This photo shows vials of Johnson & Johnson Covid-19 vaccine. | David Zalubowski/AP Photo
The Food and Drug Administration has ordered Johnson & Johnson to scrap 60 million doses of its Covid-19 vaccine made at a contractor's troubled Baltimore plant, according to three people familiar with the matter.
The agency also cleared for use a much smaller number of shots, about 10 million, made at the facility owned by Emergent BioSolutions.
The FDA confirmed that it will release two batches of the J&J vaccine but said in a statement that officials "determined several other batches are not suitable for use." Those batches amount to roughly 60 million doses according to one person familiar with the matter.
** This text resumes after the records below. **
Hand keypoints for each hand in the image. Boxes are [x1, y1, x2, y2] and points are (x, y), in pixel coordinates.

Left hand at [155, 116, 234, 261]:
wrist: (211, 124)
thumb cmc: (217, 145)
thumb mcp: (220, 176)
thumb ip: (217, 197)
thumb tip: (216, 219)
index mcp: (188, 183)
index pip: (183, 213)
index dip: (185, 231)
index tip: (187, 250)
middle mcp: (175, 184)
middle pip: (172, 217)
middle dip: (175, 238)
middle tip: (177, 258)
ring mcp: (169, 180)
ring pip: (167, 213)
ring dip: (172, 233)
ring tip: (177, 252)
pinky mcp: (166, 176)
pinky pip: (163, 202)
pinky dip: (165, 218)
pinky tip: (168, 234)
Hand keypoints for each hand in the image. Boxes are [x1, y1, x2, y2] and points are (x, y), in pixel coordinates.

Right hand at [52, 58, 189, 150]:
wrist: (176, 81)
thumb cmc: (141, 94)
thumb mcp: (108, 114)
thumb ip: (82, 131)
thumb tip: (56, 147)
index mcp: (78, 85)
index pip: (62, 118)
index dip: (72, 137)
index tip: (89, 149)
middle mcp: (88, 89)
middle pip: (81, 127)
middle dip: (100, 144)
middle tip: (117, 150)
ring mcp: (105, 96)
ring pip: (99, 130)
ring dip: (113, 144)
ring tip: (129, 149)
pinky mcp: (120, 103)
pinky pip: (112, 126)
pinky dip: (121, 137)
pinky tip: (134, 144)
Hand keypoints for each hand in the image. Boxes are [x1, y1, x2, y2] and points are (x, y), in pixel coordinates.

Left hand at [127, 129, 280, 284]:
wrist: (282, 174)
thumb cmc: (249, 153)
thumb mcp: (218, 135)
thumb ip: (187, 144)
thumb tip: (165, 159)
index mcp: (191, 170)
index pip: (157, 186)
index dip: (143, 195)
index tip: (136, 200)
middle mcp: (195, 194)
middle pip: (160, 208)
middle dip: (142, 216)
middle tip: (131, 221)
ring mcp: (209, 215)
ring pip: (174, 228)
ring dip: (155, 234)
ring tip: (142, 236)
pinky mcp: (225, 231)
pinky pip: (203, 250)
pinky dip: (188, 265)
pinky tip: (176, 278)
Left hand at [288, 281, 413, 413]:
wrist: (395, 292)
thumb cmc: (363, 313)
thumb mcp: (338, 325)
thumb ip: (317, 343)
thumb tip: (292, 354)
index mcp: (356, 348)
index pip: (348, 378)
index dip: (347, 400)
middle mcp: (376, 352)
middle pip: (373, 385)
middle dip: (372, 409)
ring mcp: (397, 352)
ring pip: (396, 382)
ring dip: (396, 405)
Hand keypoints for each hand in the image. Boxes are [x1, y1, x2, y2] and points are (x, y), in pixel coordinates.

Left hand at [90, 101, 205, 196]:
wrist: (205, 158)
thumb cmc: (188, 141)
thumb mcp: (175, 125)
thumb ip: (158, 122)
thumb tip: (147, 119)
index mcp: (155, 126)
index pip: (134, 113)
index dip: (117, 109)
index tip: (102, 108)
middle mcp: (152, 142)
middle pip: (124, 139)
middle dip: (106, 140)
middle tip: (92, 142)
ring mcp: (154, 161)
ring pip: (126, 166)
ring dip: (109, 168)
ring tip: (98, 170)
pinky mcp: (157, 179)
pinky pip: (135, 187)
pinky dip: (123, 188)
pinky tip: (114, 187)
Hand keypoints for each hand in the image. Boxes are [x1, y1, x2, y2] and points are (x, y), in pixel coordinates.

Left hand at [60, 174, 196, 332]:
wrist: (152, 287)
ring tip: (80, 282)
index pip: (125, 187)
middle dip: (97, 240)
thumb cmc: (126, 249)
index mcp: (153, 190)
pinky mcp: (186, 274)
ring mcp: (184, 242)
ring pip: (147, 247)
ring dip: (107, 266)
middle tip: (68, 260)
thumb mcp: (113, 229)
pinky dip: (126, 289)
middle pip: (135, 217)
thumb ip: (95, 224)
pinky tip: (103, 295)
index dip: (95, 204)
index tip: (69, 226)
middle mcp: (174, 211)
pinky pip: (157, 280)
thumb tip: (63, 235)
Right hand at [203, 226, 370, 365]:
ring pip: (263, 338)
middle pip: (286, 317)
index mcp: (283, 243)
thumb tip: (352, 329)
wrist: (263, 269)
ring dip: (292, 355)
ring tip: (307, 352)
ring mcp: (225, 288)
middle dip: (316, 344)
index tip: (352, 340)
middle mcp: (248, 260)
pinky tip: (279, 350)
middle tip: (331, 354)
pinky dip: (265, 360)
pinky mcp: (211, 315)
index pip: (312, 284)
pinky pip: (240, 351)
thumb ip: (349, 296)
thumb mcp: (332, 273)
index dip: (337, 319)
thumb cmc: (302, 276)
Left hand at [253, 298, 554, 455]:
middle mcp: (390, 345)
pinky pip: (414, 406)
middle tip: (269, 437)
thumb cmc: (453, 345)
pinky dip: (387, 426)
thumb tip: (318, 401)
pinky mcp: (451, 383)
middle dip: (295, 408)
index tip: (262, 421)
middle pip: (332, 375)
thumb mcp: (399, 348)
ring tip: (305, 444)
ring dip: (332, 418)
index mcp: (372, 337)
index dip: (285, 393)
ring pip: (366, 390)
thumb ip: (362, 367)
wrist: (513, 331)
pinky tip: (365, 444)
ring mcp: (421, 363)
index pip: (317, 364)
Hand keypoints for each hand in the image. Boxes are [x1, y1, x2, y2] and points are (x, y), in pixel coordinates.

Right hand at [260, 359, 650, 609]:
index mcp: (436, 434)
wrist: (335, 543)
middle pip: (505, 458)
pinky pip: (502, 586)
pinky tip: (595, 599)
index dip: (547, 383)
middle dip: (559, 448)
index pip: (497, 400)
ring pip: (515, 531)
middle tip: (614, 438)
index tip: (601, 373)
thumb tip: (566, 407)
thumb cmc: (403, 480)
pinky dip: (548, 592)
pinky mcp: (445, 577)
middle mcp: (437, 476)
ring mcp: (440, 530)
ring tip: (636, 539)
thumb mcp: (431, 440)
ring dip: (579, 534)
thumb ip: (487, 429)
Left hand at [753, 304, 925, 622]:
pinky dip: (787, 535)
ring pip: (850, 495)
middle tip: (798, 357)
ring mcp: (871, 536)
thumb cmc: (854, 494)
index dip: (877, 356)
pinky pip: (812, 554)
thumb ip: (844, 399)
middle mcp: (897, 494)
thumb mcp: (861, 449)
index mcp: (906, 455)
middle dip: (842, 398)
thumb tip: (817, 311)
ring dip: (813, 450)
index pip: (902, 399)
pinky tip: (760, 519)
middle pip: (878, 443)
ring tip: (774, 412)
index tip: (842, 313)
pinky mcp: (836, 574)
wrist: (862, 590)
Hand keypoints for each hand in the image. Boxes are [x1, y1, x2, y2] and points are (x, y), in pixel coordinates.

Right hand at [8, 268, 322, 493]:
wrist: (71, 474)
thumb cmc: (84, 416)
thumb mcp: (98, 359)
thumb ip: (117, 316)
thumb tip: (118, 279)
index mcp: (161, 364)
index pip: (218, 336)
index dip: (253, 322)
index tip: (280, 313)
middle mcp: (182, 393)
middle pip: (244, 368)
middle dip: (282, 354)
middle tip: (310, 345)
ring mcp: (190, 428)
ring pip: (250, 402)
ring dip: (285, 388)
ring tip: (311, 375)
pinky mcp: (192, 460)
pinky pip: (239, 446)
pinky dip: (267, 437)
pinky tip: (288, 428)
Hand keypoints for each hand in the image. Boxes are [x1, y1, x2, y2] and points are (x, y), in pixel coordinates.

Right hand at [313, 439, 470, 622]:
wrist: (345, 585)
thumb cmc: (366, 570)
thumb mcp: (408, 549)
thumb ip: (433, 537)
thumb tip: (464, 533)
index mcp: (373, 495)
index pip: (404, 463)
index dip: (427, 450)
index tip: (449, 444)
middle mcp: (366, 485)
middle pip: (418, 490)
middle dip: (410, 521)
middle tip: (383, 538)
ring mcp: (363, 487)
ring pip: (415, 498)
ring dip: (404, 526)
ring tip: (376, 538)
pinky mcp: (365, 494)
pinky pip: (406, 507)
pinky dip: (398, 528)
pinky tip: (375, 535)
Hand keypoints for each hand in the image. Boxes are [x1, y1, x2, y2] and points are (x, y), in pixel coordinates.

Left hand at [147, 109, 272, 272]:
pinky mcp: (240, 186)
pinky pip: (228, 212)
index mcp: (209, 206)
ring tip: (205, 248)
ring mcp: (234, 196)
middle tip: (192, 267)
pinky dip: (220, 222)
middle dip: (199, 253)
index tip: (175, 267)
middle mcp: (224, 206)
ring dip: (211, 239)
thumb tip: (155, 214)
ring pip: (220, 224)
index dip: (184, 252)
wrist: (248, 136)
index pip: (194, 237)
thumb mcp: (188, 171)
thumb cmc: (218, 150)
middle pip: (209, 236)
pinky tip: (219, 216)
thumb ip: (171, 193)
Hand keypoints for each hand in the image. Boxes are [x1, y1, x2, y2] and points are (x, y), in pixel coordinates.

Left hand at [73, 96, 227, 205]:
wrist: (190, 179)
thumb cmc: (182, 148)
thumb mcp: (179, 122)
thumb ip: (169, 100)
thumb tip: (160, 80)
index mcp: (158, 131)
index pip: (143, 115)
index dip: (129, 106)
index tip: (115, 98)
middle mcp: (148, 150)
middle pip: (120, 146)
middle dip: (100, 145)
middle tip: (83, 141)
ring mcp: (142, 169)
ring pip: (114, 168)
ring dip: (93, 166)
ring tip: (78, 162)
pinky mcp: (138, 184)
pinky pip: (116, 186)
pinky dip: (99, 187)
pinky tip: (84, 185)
The news was first reported by the New York Times.
Background: FDA ordered Emergent to stop producing vaccines for Johnson & Johnson and AstraZeneca in March after Emergent inadvertently contaminated 15 million J&J shots with the active ingredient from the AstraZeneca vaccine. Tens of millions of doses of each company's vaccine have been in limbo while federal regulators tested them to rule out contamination and determine if they are safe to use.
The bottom line: The newly cleared J&J doses could wind up being shipped overseas as part of the Biden administration's plan to donate vaccine to countries in need. U.S. demand for vaccination is slowing, and many states have said they have surplus Johnson & Johnson shots.
What's next: The FDA is still reviewing some stocks of J&J vaccine made by Emergent, as well as the 60 million AstraZeneca doses. It has also not yet allowed the Baltimore plant to resume making vaccine.